$data_structure = utf8::is_utf8($json)
? from_json($json)
: decode_json($json);
taken, together with the
is_character
suggestion, from otherwise very informative post: Quick note on using module JSON. I have seen similar code in many places. The idea is to check if the string you have is character data or a string of bytes and treat it appropriately. Unfortunately is_utf8
does not do that check:
use strict;
use warnings;
use utf8;
use HTML::Entities;
use JSON;
my $a = HTML::Entities::decode( ' ' );
my $json = qq{{ "a": "$a" }};
print 'is_utf8: ' . ( utf8::is_utf8( $json ) ? 'yes' : 'no' ) . "\n";
my $data_structure = utf8::is_utf8( $json )
? from_json( $json )
: decode_json( $json );
This fails (on my machine) with following output:
is_utf8: no
malformed UTF-8 character in JSON string, at character offset 8 (before "\x{8a0}" }") at a.pl line 12.
If that still is a mystery try this:
use strict;
use warnings;
use HTML::Entities;
use Devel::Peek;
Dump( HTML::Entities::decode( ' ' ) );
the output (on my machine) is:
SV = PV(0x24f2090) at 0x24f3de8
REFCNT = 1
FLAGS = (TEMP,POK,pPOK)
PV = 0x2501620 "\240"\0
CUR = 1
LEN = 16
this string is internally encoded as "\240" i.e. "\x{0a}" which is Latin1 encoding of non-breaking space. It does not have the utf8 flag set - so the code above tries to treat it as UTF8 encoded stream of bytes and fails.
I don't know if we can have
is_character
easily - but the lack of introspection here is surely painful.

• • • • •

-- Set problem 1 --
Answer these questions from the Perl post:
(a) What does the first script print after "is_utf8:"?
(b) Which module's Dump function does the second script call?
(c) What number is shown for REFCNT in the Dump output?
-- Set problem 2 --
Please quote the Perl post, starting with "If that still" and going on through "FLAGS = (TEMP,POK,pPOK)".
The items after this text aren't needed for any of the work here.

• • • • •

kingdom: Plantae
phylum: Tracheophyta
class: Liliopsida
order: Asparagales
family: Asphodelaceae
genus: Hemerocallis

• • • • •

-- Worked answer 1 --
(a) no
(b) Devel::Peek
(c) 1

-- Worked answer 2 --
If that still is a mystery try this:
use strict;
use warnings;
use HTML::Entities;
use Devel::Peek;
Dump( HTML::Entities::decode( ' ' ) );
the output (on my machine) is:
SV = PV(0x24f2090) at 0x24f3de8
REFCNT = 1
FLAGS = (TEMP,POK,pPOK)